Looking Forward

Crashing Wave

How are you getting on with the much-discussed ‘return to normal’? Does that mean continuing to work from home, or a return to an office; does it mean resuming commuting, above all do you have choice and autonomy in the new normal? I’ve yet to meet anyone who can simply answer ‘Really well’ – and if that’s you, do let me know!

Surge Capacity
Which is why I was pleased to read a recent article by Amy Cuddy in the Washington Post, which offers wise insight into what could be happening. It’s easy to feel suspicious of yet another shiny new syndrome, yet there is enough lived experience and explicit psychological detail here to help us see that (for example) the reality of ‘surge capacity’ might be an important factor playing out on many levels, both personal and professional.

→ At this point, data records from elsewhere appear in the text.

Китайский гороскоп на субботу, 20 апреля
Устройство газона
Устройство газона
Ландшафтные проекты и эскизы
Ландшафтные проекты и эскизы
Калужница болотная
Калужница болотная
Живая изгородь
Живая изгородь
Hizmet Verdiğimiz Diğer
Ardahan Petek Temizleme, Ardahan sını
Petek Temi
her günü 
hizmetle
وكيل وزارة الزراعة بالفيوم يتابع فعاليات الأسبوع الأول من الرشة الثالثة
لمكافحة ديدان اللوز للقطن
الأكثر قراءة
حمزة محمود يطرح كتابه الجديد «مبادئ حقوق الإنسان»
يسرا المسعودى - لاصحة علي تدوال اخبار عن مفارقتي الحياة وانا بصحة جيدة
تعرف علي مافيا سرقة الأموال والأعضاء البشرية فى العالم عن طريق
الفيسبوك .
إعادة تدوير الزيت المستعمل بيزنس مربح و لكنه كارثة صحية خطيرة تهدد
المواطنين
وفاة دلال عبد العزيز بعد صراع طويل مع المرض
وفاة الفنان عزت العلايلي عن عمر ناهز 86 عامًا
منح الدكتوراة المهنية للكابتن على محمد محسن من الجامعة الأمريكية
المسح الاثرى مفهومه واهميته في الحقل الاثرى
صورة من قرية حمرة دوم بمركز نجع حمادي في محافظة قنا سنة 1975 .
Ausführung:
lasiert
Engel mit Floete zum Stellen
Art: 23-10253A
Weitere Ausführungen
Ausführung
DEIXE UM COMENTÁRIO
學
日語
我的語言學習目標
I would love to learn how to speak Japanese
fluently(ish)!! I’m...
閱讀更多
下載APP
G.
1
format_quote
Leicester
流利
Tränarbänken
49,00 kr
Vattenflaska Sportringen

“Surge capacity is a collection of adaptive systems — mental and physical — that humans draw on for short-term survival in acutely stressful situations”. The key phrase here is ‘short-term’ – this has been going on for a good 18 months and isn’t over yet. It’s a perception that derives from military campaigns, and in some senses we’ve all been at war with the virus. It’s an interesting parallel.  And must be of great relevance in the NHS, for example.

Pandemic Flux Syndrome?
Also interesting is Cuddy’s observation that

“many people are experiencing a starkly different set of feelings — blunted emotions, spikes in anxiety and depression, and a desire to drastically change something about their lives. If this sounds familiar, you might be one of the many people experiencing what we’ve begun to refer to as “pandemic flux syndrome.” It’s admittedly not a clinical term, but it seems to capture something about the moment we’re living through”.

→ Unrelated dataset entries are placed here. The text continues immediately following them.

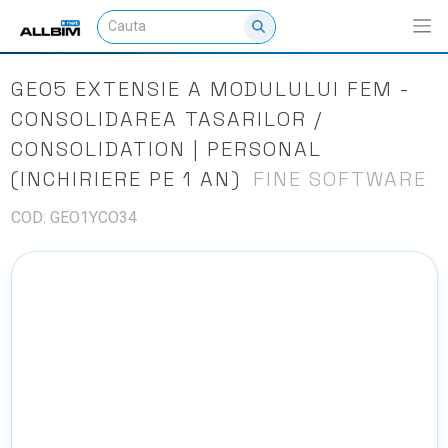
GEO5 EXTENSIE A MODULULUI FEM -
CONSOLIDAREA TASARILOR /
CONSOLIDATION | PERSONAL
(INCHIRIERE PE 1 AN)
FINE SOFTWARE
COD: GEO1YCO34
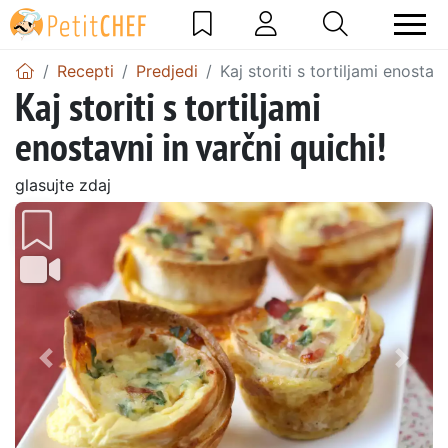
Recepti
Predjedi
Kaj storiti s tortiljami enostavn
Kaj storiti s tortiljami
enostavni in varčni quichi!
glasujte zdaj
Prejšnji
Nasl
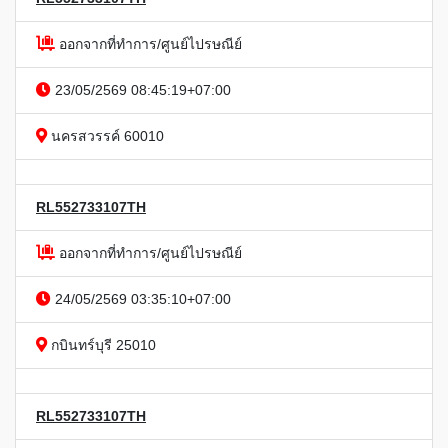
ออกจากที่ทำการ/ศูนย์ไปรษณีย์
23/05/2569 08:45:19+07:00
นครสวรรค์ 60010
RL552733107TH
ออกจากที่ทำการ/ศูนย์ไปรษณีย์
24/05/2569 03:35:10+07:00
กบินทร์บุรี 25010
RL552733107TH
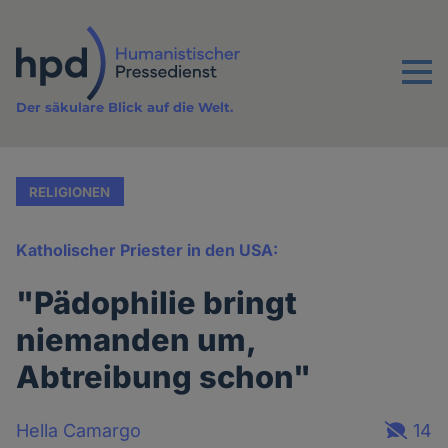
Direkt
zum
Inhalt
Menu
Der säkulare Blick auf die Welt.
RELIGIONEN
Katholischer Priester in den USA:
"Pädophilie bringt
niemanden um,
Abtreibung schon"
Hella Camargo
14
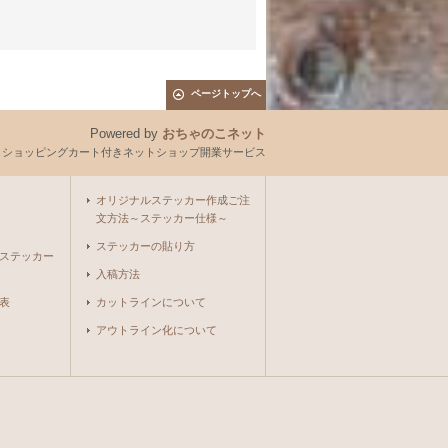
ページトップへ
Powered by
おちゃのこネット
とショッピングカート付きネットショップ開業サービス
オリジナルステッカー作成ご注
文方法～ステッカー仕様～
ステッカーの貼り方
ステッカー
入稿方法
表
カットラインについて
アウトライン化について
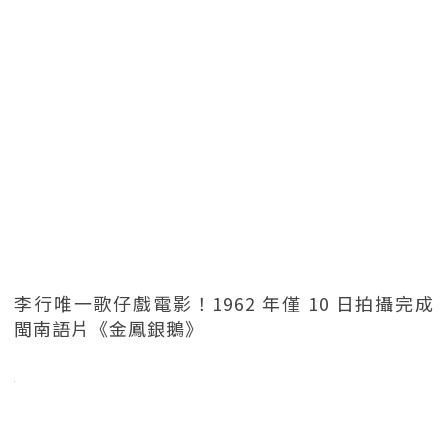
李行唯一歌仔戲電影！1962 年僅 10 日拍攝完成
閩南語片《金鳳銀鵝》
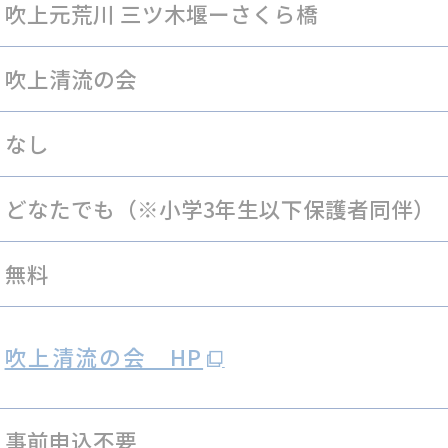
吹上元荒川 三ツ木堰ーさくら橋
吹上清流の会
なし
どなたでも（※小学3年生以下保護者同伴）
無料
吹上清流の会 HP
事前申込不要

And she goes on to suggest: “Maybe the ‘return to normal’ in general underwhelms” which can cause disappointment, anxiety, even depression. Hence ‘pandemic flux syndrome’. You’ll find the article here and Amy Cuddy’s recent podcast with Brene Brown on the same topic here.

Information and Denial
All of this sits well with Information as a Component, particularly under its new, multi-dimensional descriptor of ‘absorbing the facts: data, denial and social context’. To me this article offers new data and usefully challenges my own denial about the gap between what I ‘should’ be feeling as things open up, and what’s actually going on.  And I really like the idea that we are in a ‘liminal’ space at the moment, balancing with more or less ease between what’s evolved over these months that suits us and we’d like to continue, and the demands implicit in what’s coming up next. 

The more I consider this new dimension of Information, essentially ‘absorbing the fact of denial’, the more light it throws on my own thinking, and of course on that of others. Instead of seeing denial simply as a negative to be dismantled, I’m beginning to understand how much we sometimes need to deny or hold off various realities, either to get past them or to work out ways to accept them. 

What a rich new perspective this Component of Information offers. What do you think?